▸ **Problem details**: Scan the records below. Copy every line in which the word "ankle" appears.
** Record set follows **
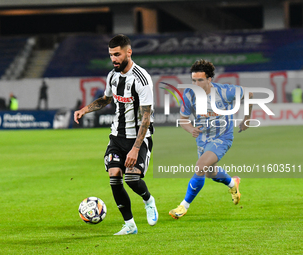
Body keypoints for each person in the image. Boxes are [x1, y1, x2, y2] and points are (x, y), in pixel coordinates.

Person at [74, 34, 158, 235]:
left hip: (138, 137)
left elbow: (146, 116)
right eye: (111, 55)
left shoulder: (142, 78)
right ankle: (130, 225)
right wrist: (85, 109)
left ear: (129, 52)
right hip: (116, 136)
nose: (114, 59)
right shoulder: (112, 76)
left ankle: (148, 200)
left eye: (117, 54)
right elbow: (106, 99)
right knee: (114, 176)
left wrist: (136, 149)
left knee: (131, 178)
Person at [169, 59, 253, 219]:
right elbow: (183, 119)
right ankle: (232, 183)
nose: (196, 83)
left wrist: (247, 119)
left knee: (200, 166)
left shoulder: (225, 91)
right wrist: (191, 129)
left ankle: (183, 206)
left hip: (223, 137)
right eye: (193, 80)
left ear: (209, 79)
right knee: (210, 172)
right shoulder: (189, 94)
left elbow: (249, 94)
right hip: (203, 138)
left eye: (200, 80)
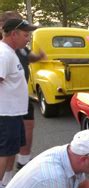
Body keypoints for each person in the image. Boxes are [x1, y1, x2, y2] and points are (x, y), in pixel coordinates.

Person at [0, 11, 46, 174]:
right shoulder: (3, 54)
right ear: (13, 34)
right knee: (4, 152)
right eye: (26, 35)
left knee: (10, 150)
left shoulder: (13, 51)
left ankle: (6, 184)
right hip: (6, 113)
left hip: (14, 111)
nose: (28, 39)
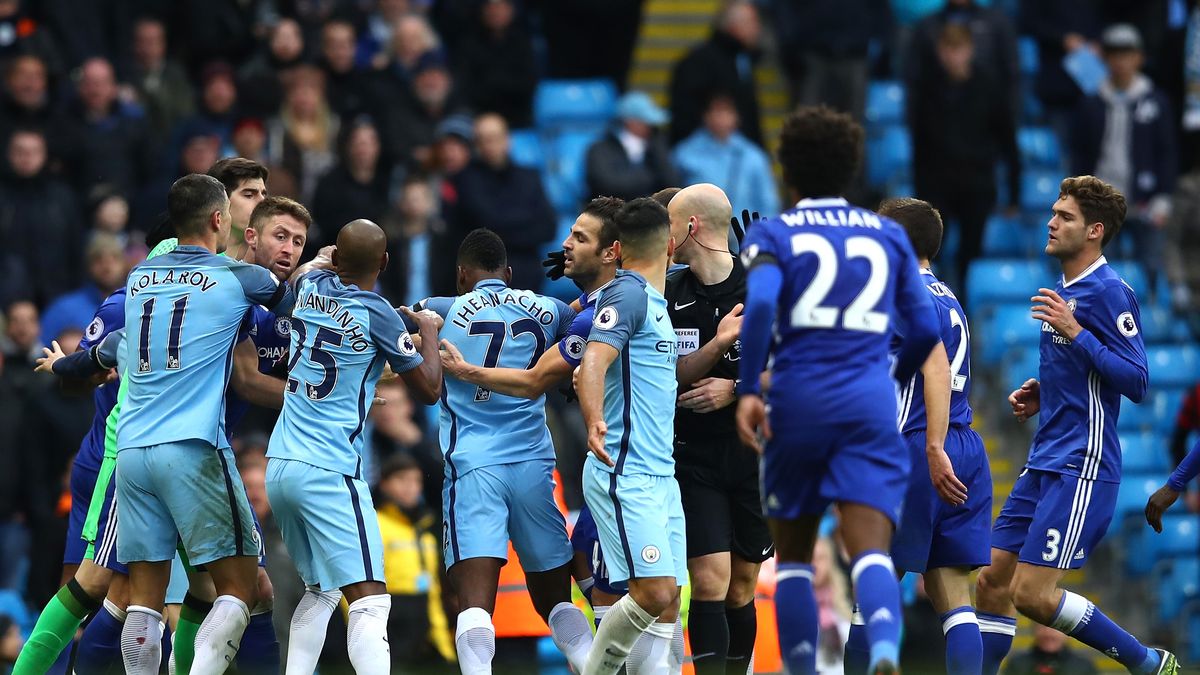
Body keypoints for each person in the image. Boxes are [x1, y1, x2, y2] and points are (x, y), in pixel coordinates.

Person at [734, 105, 941, 675]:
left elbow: (763, 307)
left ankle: (803, 669)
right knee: (870, 549)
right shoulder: (887, 235)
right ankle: (882, 652)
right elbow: (924, 328)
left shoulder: (774, 232)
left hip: (797, 401)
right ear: (852, 169)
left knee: (795, 556)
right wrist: (890, 382)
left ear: (788, 171)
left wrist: (750, 386)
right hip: (869, 403)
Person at [975, 176, 1176, 675]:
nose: (1051, 221)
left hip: (1081, 464)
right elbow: (1087, 372)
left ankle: (1148, 662)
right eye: (1053, 212)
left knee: (1032, 595)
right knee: (991, 581)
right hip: (1045, 458)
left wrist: (1077, 331)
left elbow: (1137, 380)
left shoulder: (1109, 292)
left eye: (1064, 216)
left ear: (1094, 231)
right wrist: (1045, 389)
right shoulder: (1067, 291)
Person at [113, 174, 296, 674]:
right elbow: (292, 307)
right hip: (192, 447)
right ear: (219, 219)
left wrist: (70, 365)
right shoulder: (238, 277)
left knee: (144, 599)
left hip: (132, 452)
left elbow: (108, 348)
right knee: (239, 588)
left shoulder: (139, 277)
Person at [266, 219, 442, 674]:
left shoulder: (308, 285)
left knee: (320, 590)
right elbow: (428, 390)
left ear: (337, 258)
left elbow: (309, 268)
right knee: (370, 600)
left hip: (280, 463)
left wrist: (326, 259)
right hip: (329, 468)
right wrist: (429, 331)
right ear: (384, 262)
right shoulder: (376, 311)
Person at [415, 228, 594, 675]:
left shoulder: (438, 310)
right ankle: (594, 667)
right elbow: (584, 314)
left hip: (474, 468)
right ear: (509, 274)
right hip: (534, 464)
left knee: (474, 605)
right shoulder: (547, 309)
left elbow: (394, 326)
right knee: (558, 600)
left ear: (461, 276)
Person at [844, 197, 993, 675]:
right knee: (954, 597)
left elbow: (933, 364)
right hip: (965, 445)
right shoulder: (947, 295)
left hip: (919, 446)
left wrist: (930, 446)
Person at [574, 197, 686, 675]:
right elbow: (594, 360)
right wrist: (595, 419)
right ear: (673, 246)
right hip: (626, 470)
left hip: (662, 474)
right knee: (653, 592)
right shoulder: (628, 295)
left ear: (617, 248)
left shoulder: (654, 303)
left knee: (668, 602)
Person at [662, 184, 766, 675]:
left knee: (742, 585)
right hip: (693, 454)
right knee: (709, 580)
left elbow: (804, 366)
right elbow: (662, 372)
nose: (665, 233)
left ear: (691, 227)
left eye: (670, 222)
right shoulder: (667, 293)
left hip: (757, 454)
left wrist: (736, 387)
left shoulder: (765, 286)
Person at [910, 23, 1020, 292]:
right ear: (940, 51)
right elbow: (919, 143)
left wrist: (1014, 193)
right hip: (937, 184)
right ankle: (937, 303)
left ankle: (966, 309)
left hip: (977, 183)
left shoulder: (990, 87)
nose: (953, 56)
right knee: (931, 251)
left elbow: (1007, 140)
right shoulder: (927, 89)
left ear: (970, 50)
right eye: (948, 49)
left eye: (958, 49)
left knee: (971, 253)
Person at [1070, 24, 1177, 292]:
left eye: (1127, 54)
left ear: (1139, 58)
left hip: (1146, 201)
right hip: (1102, 202)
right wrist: (1083, 198)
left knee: (1152, 265)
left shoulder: (1156, 101)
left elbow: (1167, 152)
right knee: (1100, 270)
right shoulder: (1091, 102)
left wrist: (1163, 198)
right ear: (1105, 58)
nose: (1121, 62)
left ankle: (1154, 318)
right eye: (1115, 54)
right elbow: (1079, 153)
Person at [451, 113, 557, 292]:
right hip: (484, 275)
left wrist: (500, 228)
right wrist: (524, 220)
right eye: (482, 140)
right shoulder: (465, 179)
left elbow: (547, 228)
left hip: (527, 275)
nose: (489, 145)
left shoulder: (530, 177)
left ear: (507, 139)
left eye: (494, 138)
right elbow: (486, 223)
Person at [375, 453, 457, 668]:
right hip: (387, 625)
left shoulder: (424, 531)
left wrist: (445, 649)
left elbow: (433, 595)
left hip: (422, 630)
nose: (410, 487)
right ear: (384, 484)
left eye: (416, 481)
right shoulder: (373, 525)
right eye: (402, 479)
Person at [0, 128, 84, 308]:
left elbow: (75, 247)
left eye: (33, 152)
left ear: (44, 155)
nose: (26, 158)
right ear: (9, 154)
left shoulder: (62, 197)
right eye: (20, 151)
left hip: (57, 295)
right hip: (7, 298)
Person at [669, 0, 764, 145]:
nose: (757, 29)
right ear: (733, 26)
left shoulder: (741, 59)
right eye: (752, 22)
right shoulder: (699, 63)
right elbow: (685, 114)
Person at [672, 94, 780, 220]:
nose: (722, 118)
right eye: (717, 112)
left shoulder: (753, 156)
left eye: (726, 112)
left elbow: (768, 203)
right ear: (706, 116)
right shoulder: (684, 153)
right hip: (698, 233)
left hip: (744, 235)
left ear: (737, 117)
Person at [453, 0, 537, 128]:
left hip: (517, 117)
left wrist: (494, 84)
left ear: (511, 11)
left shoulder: (523, 44)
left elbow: (528, 84)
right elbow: (465, 85)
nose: (495, 12)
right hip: (478, 116)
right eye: (491, 7)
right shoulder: (468, 44)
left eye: (500, 7)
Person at [585, 92, 679, 203]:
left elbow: (673, 184)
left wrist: (660, 155)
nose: (652, 128)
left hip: (650, 213)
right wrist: (650, 176)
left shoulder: (654, 148)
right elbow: (609, 185)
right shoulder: (600, 149)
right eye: (646, 122)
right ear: (630, 122)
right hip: (609, 215)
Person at [40, 234, 127, 346]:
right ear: (89, 265)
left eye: (114, 258)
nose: (107, 267)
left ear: (124, 264)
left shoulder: (138, 305)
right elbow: (42, 354)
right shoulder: (63, 309)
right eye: (98, 259)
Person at [1002, 625, 1099, 675]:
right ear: (1034, 631)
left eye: (1055, 628)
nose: (1048, 633)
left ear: (1068, 633)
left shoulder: (1084, 667)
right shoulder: (1017, 663)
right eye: (1043, 627)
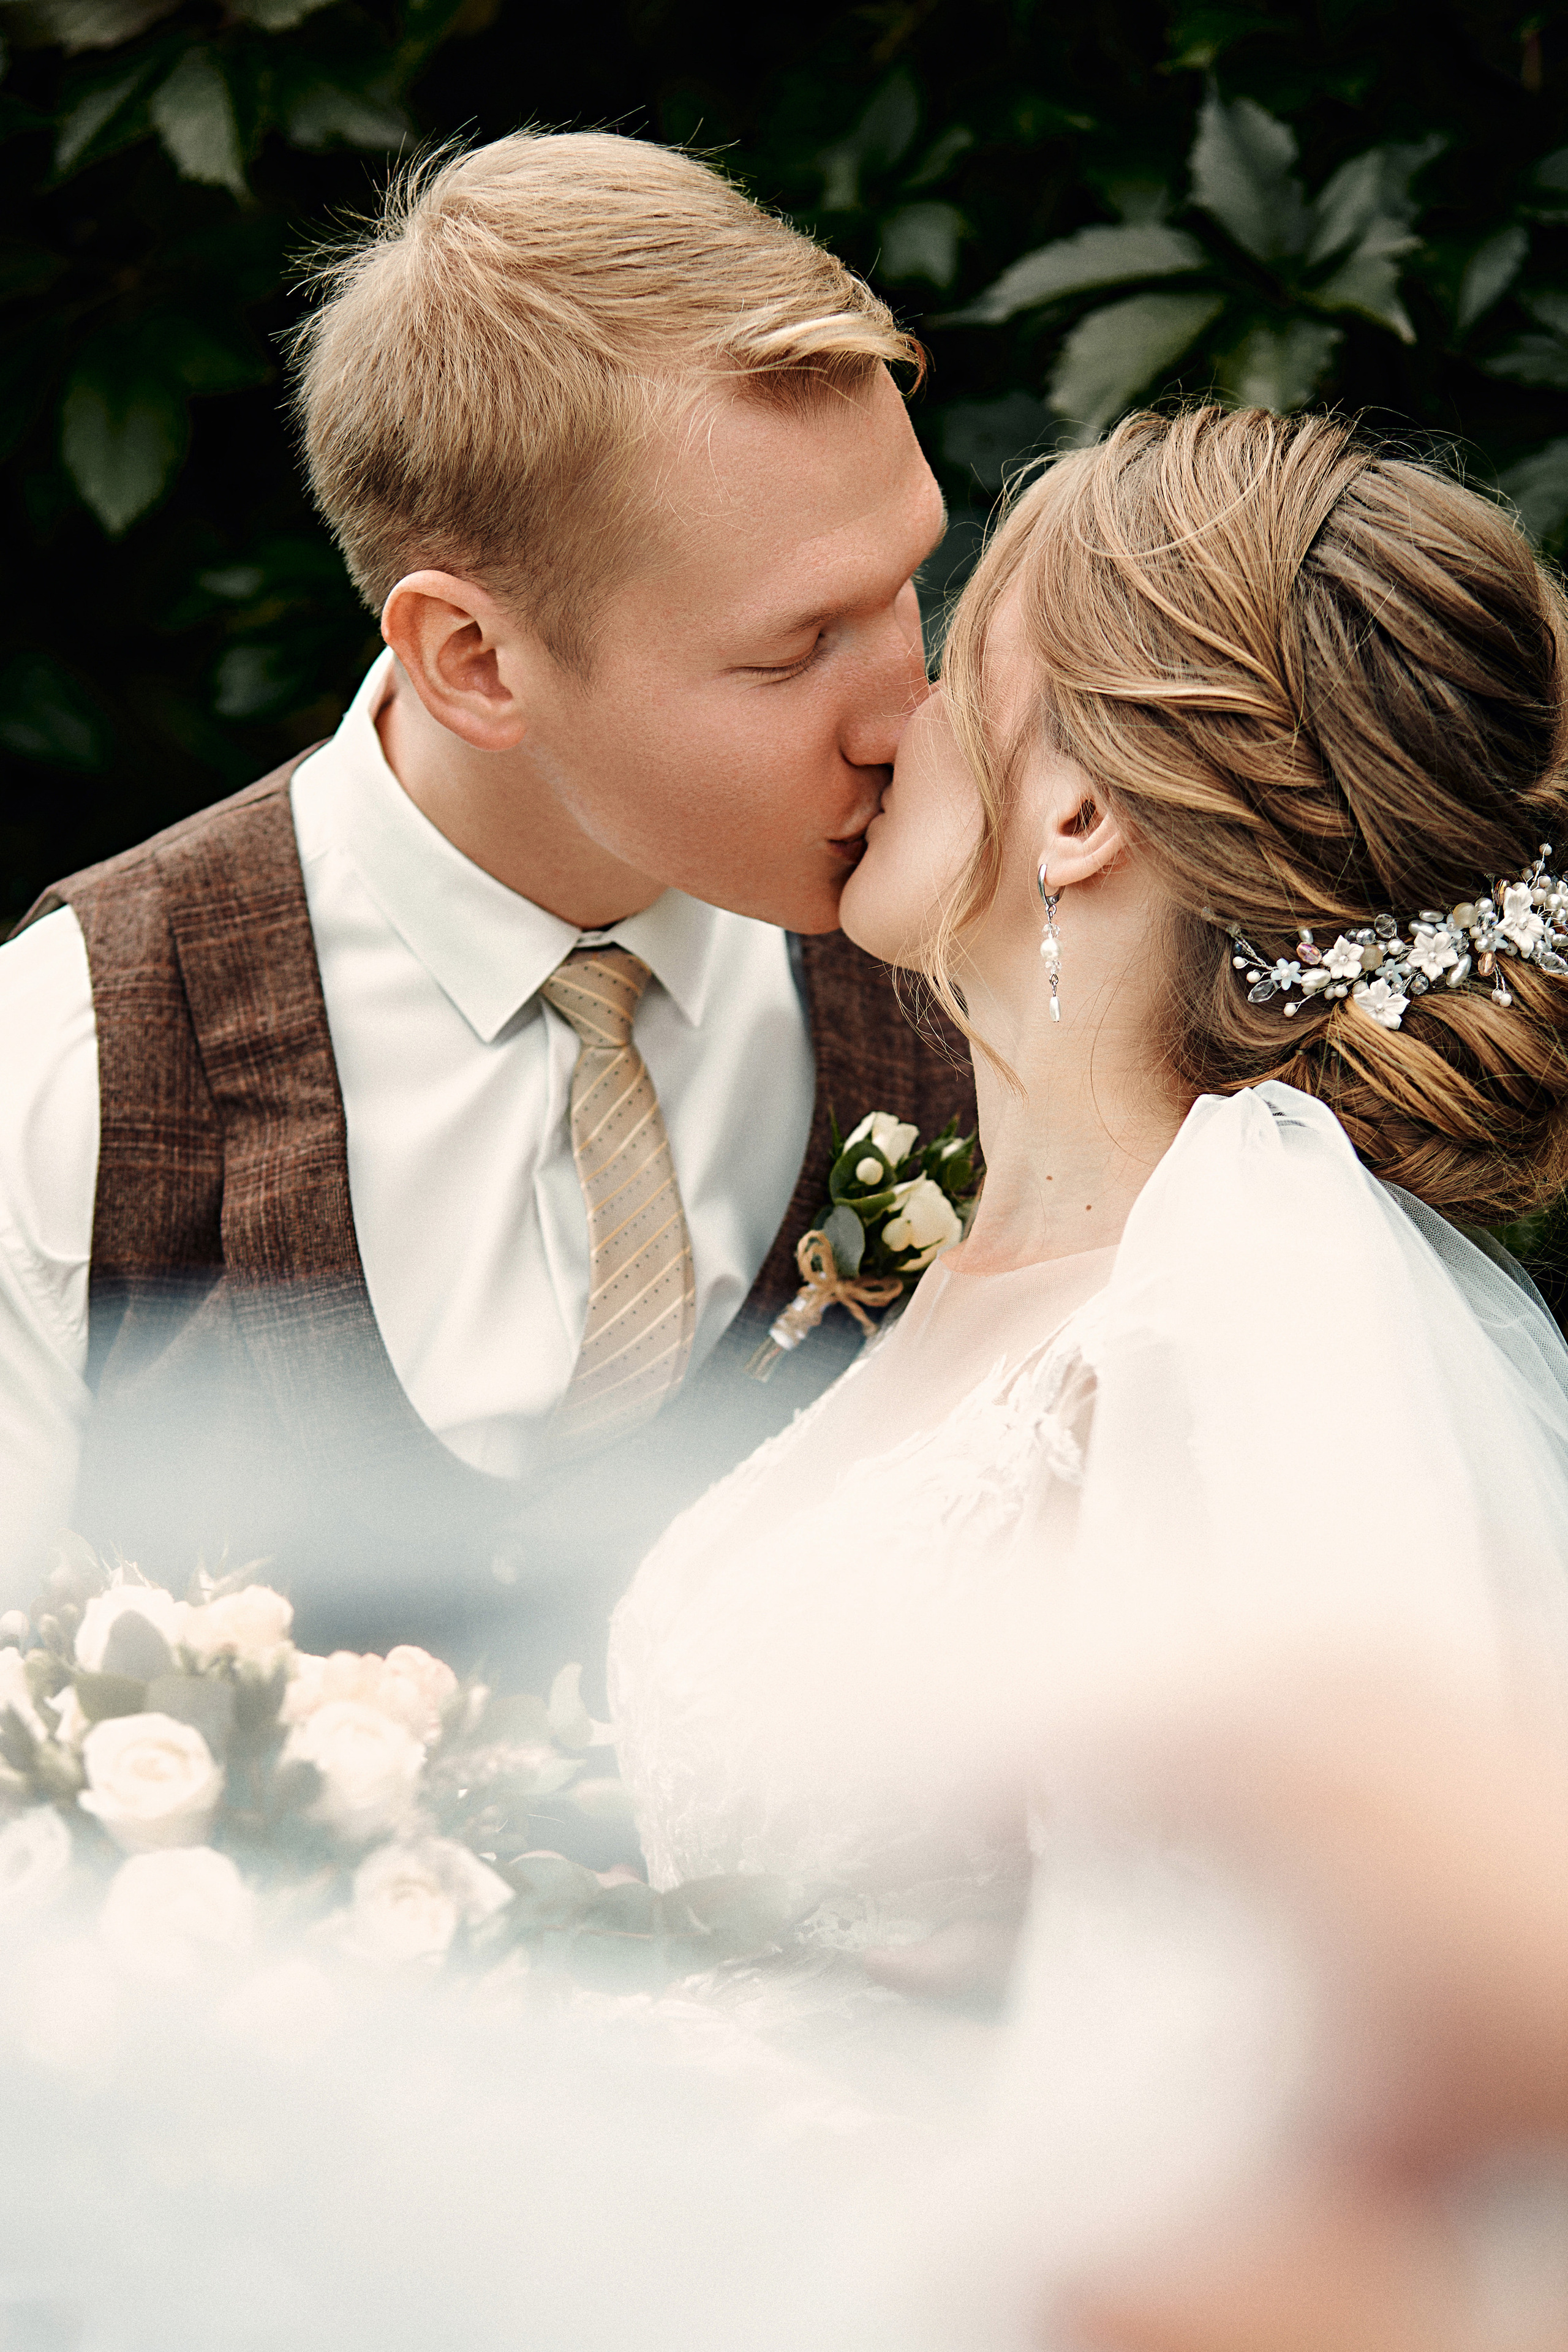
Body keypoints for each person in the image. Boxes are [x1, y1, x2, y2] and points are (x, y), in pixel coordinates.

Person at [606, 403, 1568, 2035]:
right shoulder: (988, 1273)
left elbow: (1269, 2041)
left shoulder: (1240, 1326)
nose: (893, 712)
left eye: (961, 649)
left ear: (1075, 815)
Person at [0, 132, 973, 1678]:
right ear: (473, 659)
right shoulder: (71, 1065)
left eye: (907, 585)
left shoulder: (988, 967)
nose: (908, 718)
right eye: (794, 650)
** End of Record set **
▸ **Written response**:
right ankle: (130, 225)
left ankle: (148, 200)
right ankle: (232, 183)
left ankle: (183, 206)
left ankle: (6, 184)
left ankle: (803, 669)
right ankle: (882, 652)
left ankle: (1148, 662)
right ankle: (594, 667)
right ankle: (937, 303)
left ankle: (966, 309)
left ankle: (1154, 318)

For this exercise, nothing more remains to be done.